A pocket video camera is a tapeless camcorder that is small enough to be carried in one's pocket.

A typical pocket video camera has an LCD screen of at least 1.5", the ability to capture either only standard video or both standard video and high-definition video (H.264/MPEG-4 AVC), at least 128MB of internal memory and a Secure Digital (SD) card extension or at least 4GB internal memory with no SD card slot. Power may be supplied by a proprietary Ni-MH rechargeable battery or 2 standard AA batteries. Dimensions 2.5 x 4.5 x 0.9 in and a weight of 3.8 oz are typical, and a USB connector is usually built-in.

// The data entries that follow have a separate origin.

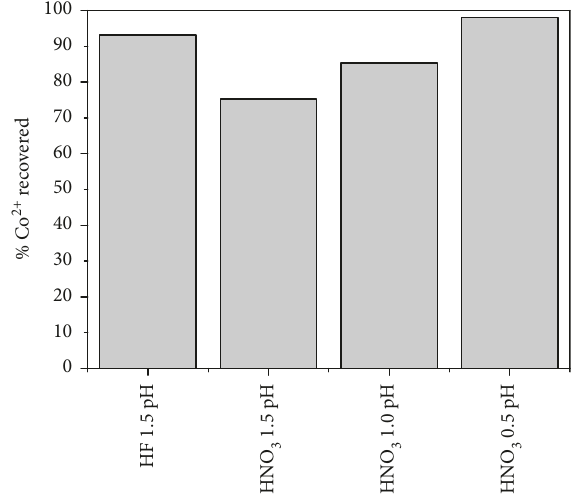
20mg/L, T 25 ° C, adsorbent (cid:30) (cid:30) powder, and 1100rpm. (cid:30)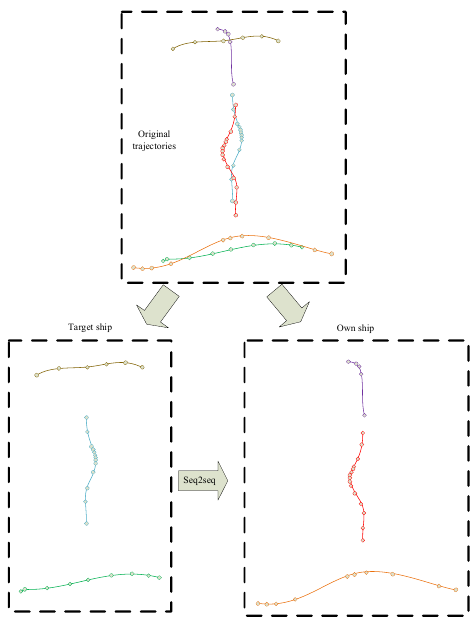
Figure 11. Conversion of the sequence-to-sequence (Seq2Seq) model.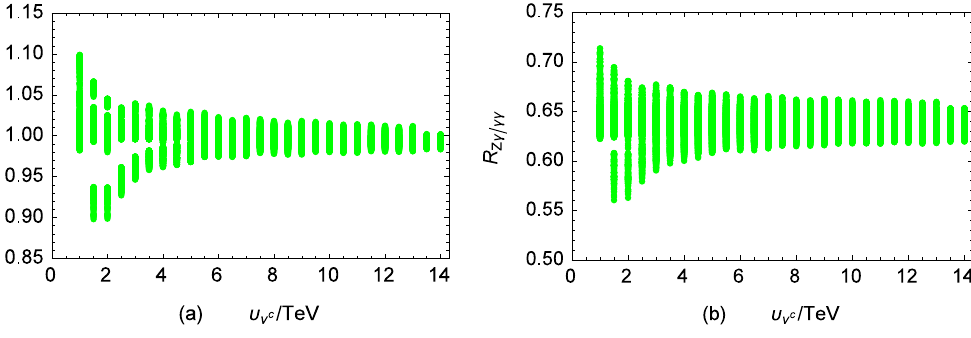
Figure 6 . The signal strength (cid:22) ggF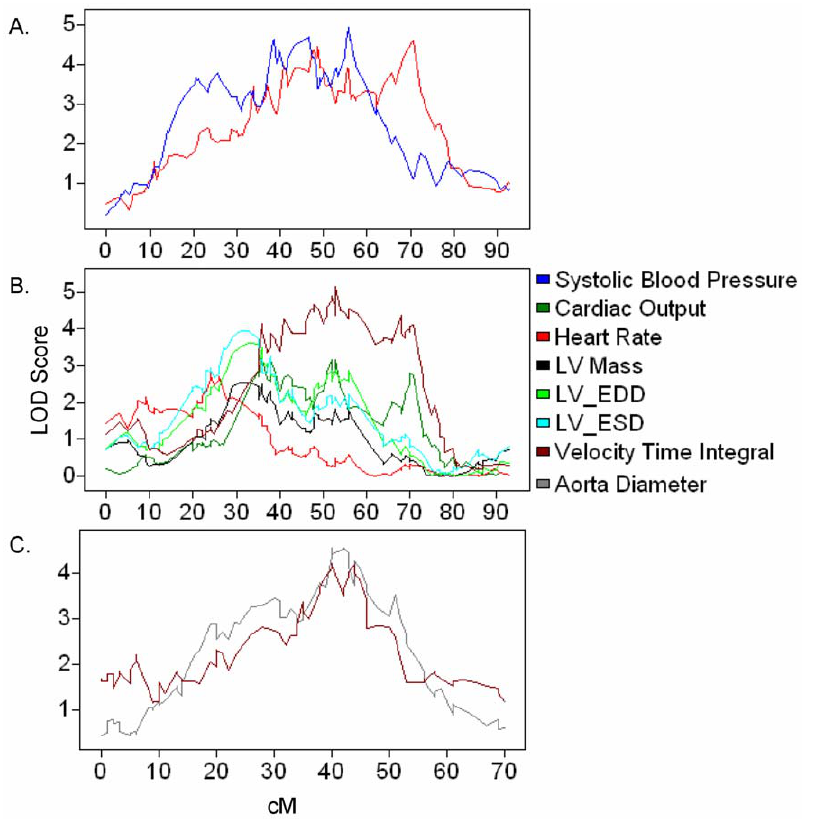
Figure 2. QTLs associated with blood pressure, heart rate, and echocardiography traits highlight different aspects of cardiovascular physiology. QTL plots showing LOD scores by chromosomal position for the indicated traits. (A) locus on chromosome 1 associated with variation in blood pressure and heart rate; (B) locus on chromosome 2 associated with left ventricular anatomy and function and its relationship to cardiac output; (C) locus on chromosome 6 regulating cardiac output parameters associated with aorta diameter.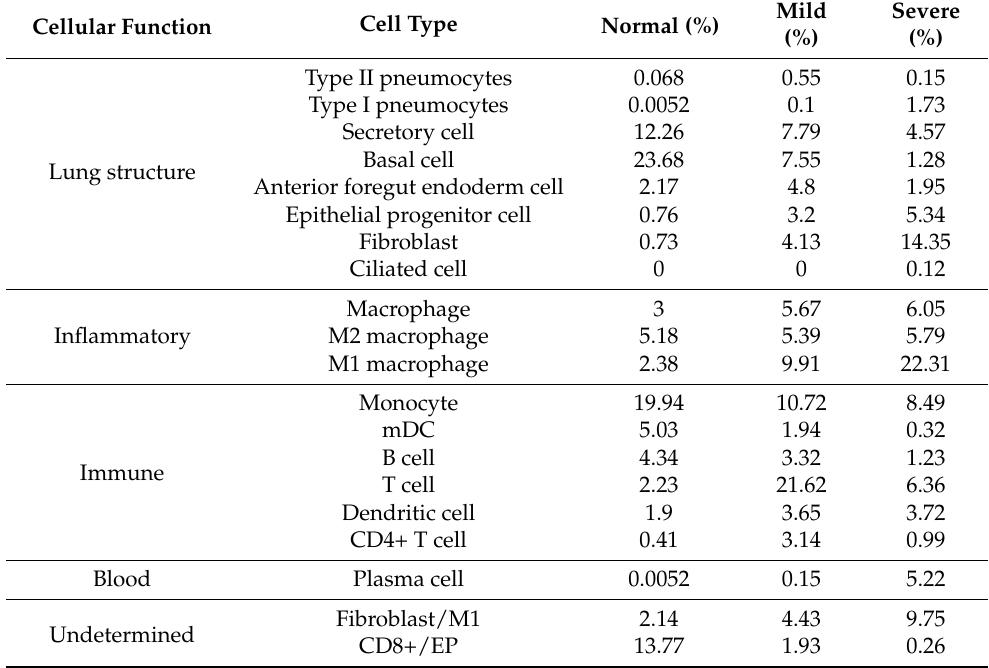
Table 3. Percentage of a cell type assigned to cells in N, M, and S groups. Cellular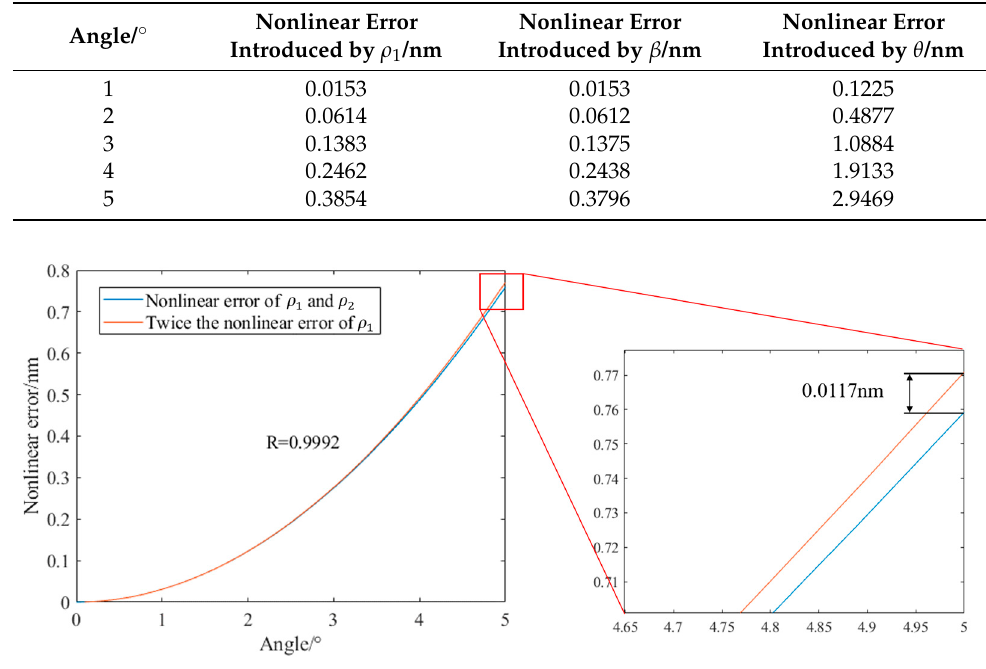
Figure 10. Comparison of the nonlinear errors between one ellipticity and two ellipticities of dual- frequency lasers.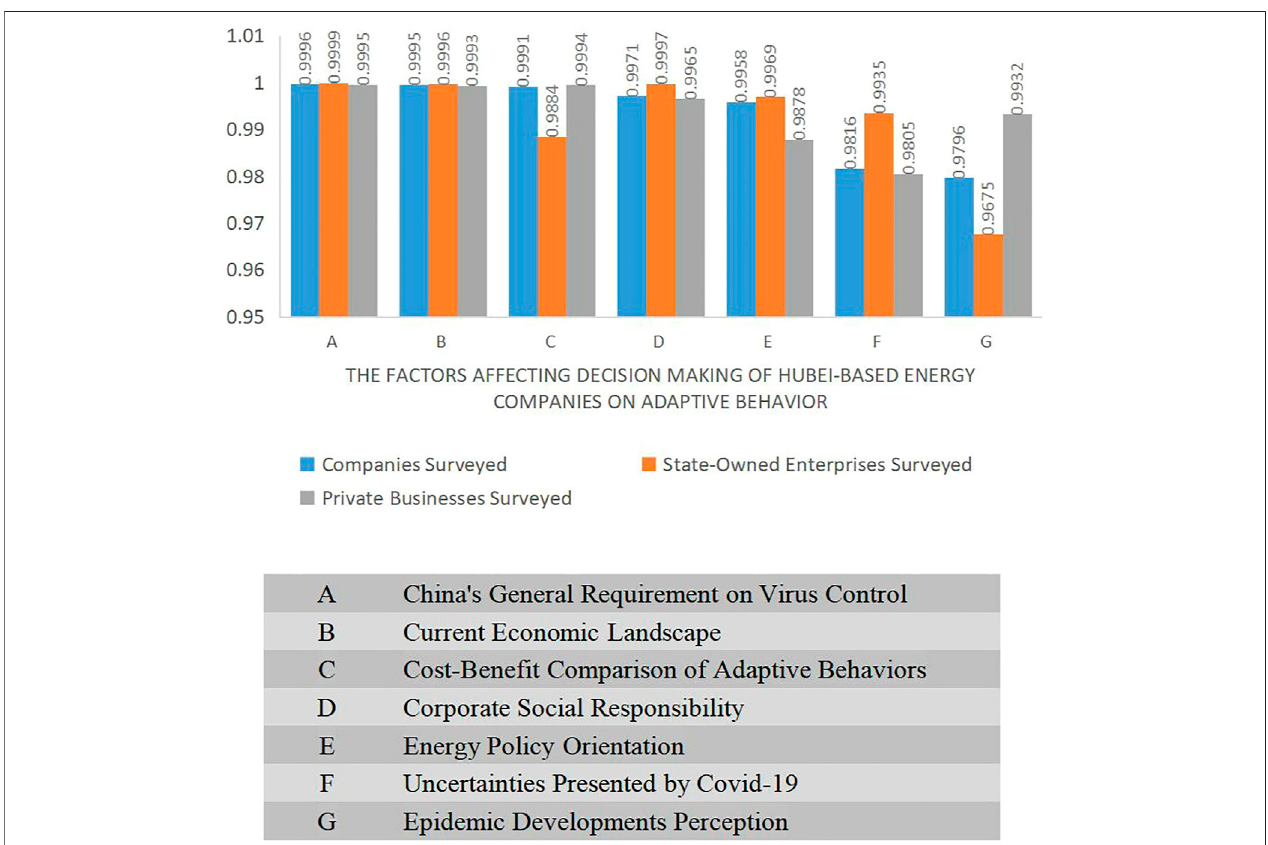
FIGURE 2 | The comparison diagram on the criticality of key factors affecting decision making on the adaptive behaviors of all respondents, state-owned companies, and private businesses.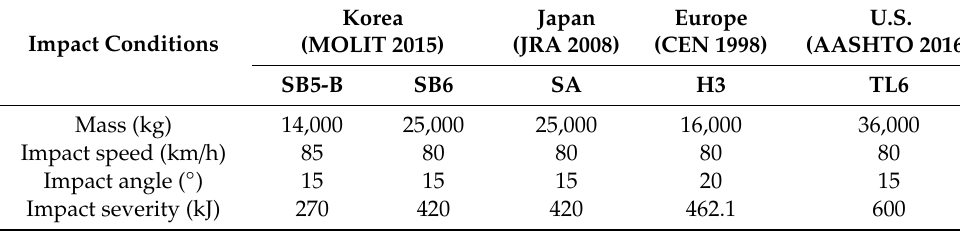
Figure 10. Comparison of impact severity (IS) among developed countries [25–27]. Table 2. Comparison of impact test conditions among developed countries [25–28].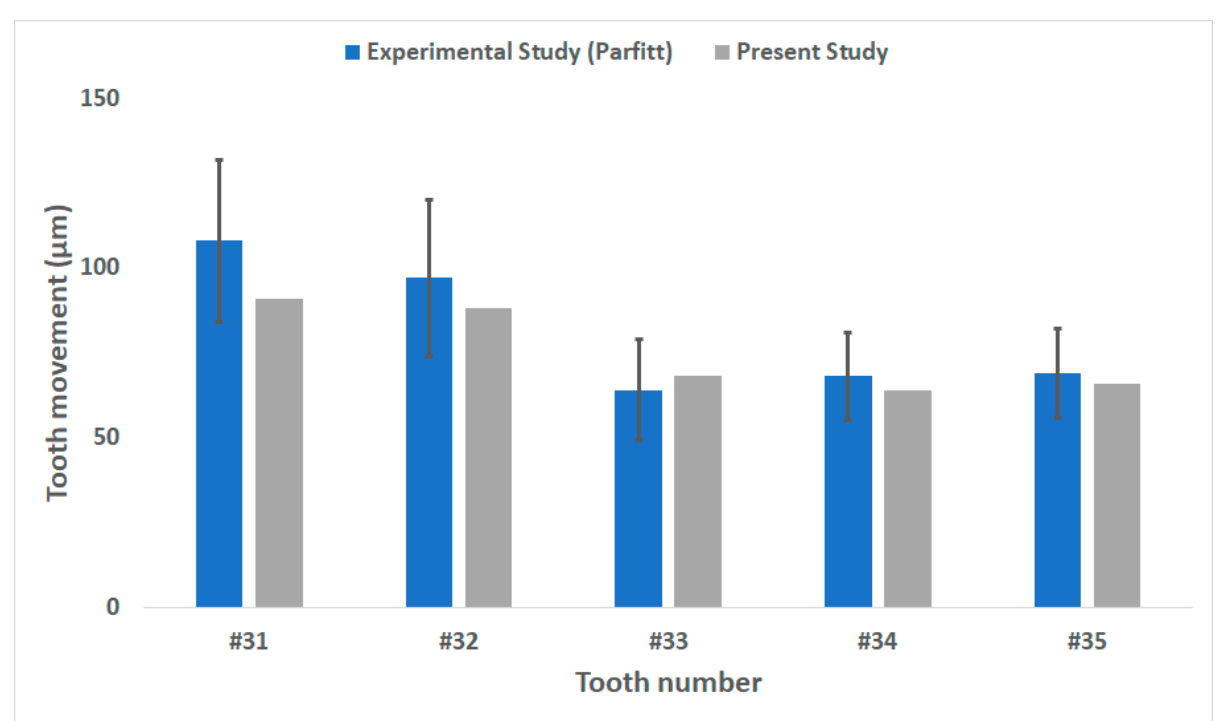
Figure 6. Validation of the intact dental FE model with tooth mobility analysis measurements.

Pocket camcorders weigh only from 0.2 to 0.4 lbs and fit neatly into any pocket or purse for ultra portability. Examples include the Creative Vado HD and the Flip Video. The Sony Bloggie MHS-PM5 can shoot video in Full HD and has 4x digital zoom. The Sanyo Xacti PD1 can shoot video in Full HD 1080p at 30fps, with stereo audio and has 3x optical zoom.

By 2012 they had largely been displaced by improvements in camera phones. They have also been succeeded by action cameras and stabilized handheld cameras with built-in gimbals, such as the DJI Osmo Pocket series.